From synthetic benchmarks like Geekbench 6, the Surface Pro 11 shows good single-core and multi-core performance. The integrated Adreno Graphics perform decently, although they’re not quite on par with Intel Iris Graphics or AMD Radeon 7 GPUs. In Cinebench 2024, it demonstrated strong single-core performance, though I had hoped for slightly better multi-core results.

Considering its tablet-like laptop functionality, it’s competitive, especially when factoring in its potential for better battery life compared to devices with discrete GPUs.

When running cooler and quieter tasks like Microsoft Office, email, and web browsing, the Surface Pro 11 remains silent with minimal heat. However, under heavy load, such as during intense applications or gaming, I did notice the fans kicking in and the device warming up on the back. It’s not completely quiet or cool in those scenarios, so it’s something to keep in mind depending on your usage.

Battery Life

Speaking of battery life, I encountered some compatibility issues with tests like PC Mark 10 Modern Office, which didn’t work for me due to software compatibility issues. However, I conducted a 4K video loop test starting at 100% battery, and the Surface Pro 11 lasted for an impressive 12 hours and 18 minutes before draining completely. This was with the screen brightness set to 40% and the 120Hz refresh rate enabled. Expect even better battery life if you lower the refresh rate or brightness further. For 4K video playback, this result is quite good.
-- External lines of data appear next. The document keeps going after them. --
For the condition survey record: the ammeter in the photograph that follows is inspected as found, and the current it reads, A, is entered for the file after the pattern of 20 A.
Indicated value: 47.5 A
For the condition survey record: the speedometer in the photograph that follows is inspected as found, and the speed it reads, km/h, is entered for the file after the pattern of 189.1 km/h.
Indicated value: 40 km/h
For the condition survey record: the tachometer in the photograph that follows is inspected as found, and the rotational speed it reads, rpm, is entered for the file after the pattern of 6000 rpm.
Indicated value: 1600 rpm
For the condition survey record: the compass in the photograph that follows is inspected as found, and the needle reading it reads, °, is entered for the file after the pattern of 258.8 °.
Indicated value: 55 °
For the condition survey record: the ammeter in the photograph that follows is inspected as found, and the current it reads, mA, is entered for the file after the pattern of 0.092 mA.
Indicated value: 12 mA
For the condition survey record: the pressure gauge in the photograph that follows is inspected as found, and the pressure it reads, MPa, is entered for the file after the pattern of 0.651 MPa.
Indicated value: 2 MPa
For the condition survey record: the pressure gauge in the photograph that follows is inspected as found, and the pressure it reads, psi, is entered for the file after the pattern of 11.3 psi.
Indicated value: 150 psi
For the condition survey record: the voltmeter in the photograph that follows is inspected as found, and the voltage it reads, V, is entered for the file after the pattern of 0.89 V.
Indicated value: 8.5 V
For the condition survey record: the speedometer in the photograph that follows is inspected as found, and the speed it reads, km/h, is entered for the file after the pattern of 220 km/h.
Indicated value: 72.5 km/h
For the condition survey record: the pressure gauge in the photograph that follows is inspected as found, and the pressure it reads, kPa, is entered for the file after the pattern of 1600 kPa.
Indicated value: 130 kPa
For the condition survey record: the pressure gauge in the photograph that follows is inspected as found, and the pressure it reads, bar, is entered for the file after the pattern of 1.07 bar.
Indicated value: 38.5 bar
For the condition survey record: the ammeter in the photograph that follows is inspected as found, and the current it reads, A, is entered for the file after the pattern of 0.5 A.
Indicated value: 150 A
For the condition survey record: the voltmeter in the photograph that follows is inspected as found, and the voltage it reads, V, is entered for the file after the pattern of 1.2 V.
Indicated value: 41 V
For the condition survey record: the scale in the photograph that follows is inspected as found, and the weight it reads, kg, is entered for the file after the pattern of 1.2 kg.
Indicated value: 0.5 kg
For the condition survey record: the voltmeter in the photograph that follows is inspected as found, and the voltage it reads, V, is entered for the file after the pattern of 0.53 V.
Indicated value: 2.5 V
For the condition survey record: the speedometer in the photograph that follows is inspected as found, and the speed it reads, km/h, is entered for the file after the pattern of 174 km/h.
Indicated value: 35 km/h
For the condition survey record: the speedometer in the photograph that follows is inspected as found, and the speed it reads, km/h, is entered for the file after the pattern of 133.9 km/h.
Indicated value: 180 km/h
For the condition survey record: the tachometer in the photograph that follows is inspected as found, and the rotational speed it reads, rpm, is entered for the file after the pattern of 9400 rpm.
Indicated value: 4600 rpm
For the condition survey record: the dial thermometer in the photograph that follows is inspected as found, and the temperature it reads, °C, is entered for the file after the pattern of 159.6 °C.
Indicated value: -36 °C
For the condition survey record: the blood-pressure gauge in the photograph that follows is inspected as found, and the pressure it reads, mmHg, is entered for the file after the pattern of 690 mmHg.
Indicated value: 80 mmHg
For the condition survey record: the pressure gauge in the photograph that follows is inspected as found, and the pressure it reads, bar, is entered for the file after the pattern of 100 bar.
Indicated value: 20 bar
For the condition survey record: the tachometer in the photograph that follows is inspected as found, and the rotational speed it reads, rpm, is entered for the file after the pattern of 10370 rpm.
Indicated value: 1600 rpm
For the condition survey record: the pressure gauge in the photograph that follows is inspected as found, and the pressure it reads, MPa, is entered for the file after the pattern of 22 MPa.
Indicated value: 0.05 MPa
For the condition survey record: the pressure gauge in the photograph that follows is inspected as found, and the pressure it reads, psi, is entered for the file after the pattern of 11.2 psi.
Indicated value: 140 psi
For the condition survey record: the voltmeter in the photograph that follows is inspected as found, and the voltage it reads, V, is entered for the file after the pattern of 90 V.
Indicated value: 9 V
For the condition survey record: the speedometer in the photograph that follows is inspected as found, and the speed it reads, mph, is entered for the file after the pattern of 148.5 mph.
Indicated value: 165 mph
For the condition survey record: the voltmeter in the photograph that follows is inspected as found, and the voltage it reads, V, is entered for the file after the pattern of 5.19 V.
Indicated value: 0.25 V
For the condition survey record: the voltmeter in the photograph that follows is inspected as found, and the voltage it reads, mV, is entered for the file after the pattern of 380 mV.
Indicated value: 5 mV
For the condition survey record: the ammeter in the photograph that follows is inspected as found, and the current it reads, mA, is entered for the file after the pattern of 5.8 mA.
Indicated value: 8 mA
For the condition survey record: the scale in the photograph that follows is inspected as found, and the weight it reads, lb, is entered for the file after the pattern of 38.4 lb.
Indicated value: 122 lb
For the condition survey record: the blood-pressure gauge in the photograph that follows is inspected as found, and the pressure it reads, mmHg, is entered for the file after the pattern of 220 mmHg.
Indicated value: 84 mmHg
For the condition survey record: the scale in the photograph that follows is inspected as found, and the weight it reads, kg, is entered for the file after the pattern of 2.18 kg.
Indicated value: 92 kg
I’ll delve deeper into battery performance in the upcoming full review, but so far, the Snapdragon-based Surface Pro 11 is showing very promising battery life.

App Compatibility

One of the biggest drawbacks of Windows on ARM so far is that some x86 apps simply do not work, which I’ll detail further in a separate video. Gaming has also been hit or miss. While emulation and the prism Microsoft is using seem to work better than previous iterations of Windows on ARM, certain applications have still proven incompatible. For instance, I couldn’t get PC Mark 10 or my Colorimeter (Spider 5 Elite) to function properly due to driver issues.

For general everyday tasks like using Microsoft Office, email, and web browsing, or apps that are ARM-based natively, the Surface Pro 11 provides a fluid and smooth experience with minimal hiccups. However, specialized applications such as video editing software may encounter issues. Updates may address some of these compatibility issues over time, as there have already been several updates since launch. It’s still early days, so patience may be required as the platform continues to evolve and improve.

First Impression Conclusion

So far, 48 hours in with the Surface Pro 11, there’s a lot to appreciate, especially with its ARM-based Snapdragon X Elite processor. Everyday tasks perform smoothly, and the emulation via Prism appears much improved compared to earlier versions. However, there are some x86 apps that simply won’t work or function properly, with occasional crashes and bugs. These are typical early-day issues with a new processor, and I expect them to be ironed out over time.